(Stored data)
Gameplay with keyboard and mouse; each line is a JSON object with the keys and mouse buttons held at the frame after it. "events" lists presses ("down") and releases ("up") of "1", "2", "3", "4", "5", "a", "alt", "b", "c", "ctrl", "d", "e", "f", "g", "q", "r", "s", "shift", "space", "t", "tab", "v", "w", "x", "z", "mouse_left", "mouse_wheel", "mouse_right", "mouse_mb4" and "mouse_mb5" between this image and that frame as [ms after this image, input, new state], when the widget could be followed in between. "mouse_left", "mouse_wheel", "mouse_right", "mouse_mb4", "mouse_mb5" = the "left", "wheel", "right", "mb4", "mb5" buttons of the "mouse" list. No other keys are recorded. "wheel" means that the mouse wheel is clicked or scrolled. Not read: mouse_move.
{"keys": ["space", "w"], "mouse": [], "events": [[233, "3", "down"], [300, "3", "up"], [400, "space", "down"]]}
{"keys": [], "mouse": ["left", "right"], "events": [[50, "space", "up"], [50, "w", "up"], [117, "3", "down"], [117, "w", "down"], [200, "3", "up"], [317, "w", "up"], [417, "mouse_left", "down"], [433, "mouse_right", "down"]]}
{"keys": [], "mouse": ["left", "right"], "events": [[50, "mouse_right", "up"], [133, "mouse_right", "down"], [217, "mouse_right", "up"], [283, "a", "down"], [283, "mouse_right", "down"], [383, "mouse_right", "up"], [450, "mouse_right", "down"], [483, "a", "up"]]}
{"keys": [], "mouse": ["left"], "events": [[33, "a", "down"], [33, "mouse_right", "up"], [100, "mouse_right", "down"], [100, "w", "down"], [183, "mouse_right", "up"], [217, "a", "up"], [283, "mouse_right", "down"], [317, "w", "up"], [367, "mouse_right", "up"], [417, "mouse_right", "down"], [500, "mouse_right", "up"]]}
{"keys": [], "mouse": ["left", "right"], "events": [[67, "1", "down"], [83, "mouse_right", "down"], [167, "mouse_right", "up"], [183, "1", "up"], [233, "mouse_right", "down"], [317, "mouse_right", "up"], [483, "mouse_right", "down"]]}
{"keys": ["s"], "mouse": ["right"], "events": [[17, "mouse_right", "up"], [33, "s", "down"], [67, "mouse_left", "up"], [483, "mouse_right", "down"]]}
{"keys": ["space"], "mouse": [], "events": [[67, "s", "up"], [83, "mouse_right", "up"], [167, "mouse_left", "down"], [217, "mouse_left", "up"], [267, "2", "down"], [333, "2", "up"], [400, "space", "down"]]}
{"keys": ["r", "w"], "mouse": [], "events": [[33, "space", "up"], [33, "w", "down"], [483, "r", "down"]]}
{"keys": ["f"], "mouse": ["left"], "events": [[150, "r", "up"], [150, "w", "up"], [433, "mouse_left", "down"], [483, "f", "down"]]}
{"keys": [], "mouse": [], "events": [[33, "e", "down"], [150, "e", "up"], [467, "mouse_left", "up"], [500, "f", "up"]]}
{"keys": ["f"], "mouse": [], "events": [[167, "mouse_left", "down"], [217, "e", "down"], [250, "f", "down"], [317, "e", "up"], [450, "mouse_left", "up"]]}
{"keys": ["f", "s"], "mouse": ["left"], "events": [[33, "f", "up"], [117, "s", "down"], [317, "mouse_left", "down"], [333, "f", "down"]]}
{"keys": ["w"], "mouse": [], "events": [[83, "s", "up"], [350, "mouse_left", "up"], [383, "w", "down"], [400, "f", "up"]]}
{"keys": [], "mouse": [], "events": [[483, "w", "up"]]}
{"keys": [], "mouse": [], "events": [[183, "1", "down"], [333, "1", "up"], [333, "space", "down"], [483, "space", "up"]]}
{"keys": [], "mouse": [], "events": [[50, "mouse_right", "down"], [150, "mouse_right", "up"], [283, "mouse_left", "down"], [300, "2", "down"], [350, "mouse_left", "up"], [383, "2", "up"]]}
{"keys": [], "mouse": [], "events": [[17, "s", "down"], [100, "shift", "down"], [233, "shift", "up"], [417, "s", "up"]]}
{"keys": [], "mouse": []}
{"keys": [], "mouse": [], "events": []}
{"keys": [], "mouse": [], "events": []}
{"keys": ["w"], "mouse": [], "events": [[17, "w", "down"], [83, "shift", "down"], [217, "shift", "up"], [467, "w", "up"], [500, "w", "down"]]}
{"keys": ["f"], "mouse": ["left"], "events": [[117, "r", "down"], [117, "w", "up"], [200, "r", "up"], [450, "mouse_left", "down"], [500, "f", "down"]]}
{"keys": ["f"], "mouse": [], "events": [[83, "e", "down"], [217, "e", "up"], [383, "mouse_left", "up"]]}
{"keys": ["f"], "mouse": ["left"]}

● **WORK TASK**:
Read through the entries and copy every line that includes "space".

● **TASK RESULT**:
Gameplay with keyboard and mouse; each line is a JSON object with the keys and mouse buttons held at the frame after it. "events" lists presses ("down") and releases ("up") of "1", "2", "3", "4", "5", "a", "alt", "b", "c", "ctrl", "d", "e", "f", "g", "q", "r", "s", "shift", "space", "t", "tab", "v", "w", "x", "z", "mouse_left", "mouse_wheel", "mouse_right", "mouse_mb4" and "mouse_mb5" between this image and that frame as [ms after this image, input, new state], when the widget could be followed in between. "mouse_left", "mouse_wheel", "mouse_right", "mouse_mb4", "mouse_mb5" = the "left", "wheel", "right", "mb4", "mb5" buttons of the "mouse" list. No other keys are recorded. "wheel" means that the mouse wheel is clicked or scrolled. Not read: mouse_move.
{"keys": ["space", "w"], "mouse": [], "events": [[233, "3", "down"], [300, "3", "up"], [400, "space", "down"]]}
{"keys": [], "mouse": ["left", "right"], "events": [[50, "space", "up"], [50, "w", "up"], [117, "3", "down"], [117, "w", "down"], [200, "3", "up"], [317, "w", "up"], [417, "mouse_left", "down"], [433, "mouse_right", "down"]]}
{"keys": ["space"], "mouse": [], "events": [[67, "s", "up"], [83, "mouse_right", "up"], [167, "mouse_left", "down"], [217, "mouse_left", "up"], [267, "2", "down"], [333, "2", "up"], [400, "space", "down"]]}
{"keys": ["r", "w"], "mouse": [], "events": [[33, "space", "up"], [33, "w", "down"], [483, "r", "down"]]}
{"keys": [], "mouse": [], "events": [[183, "1", "down"], [333, "1", "up"], [333, "space", "down"], [483, "space", "up"]]}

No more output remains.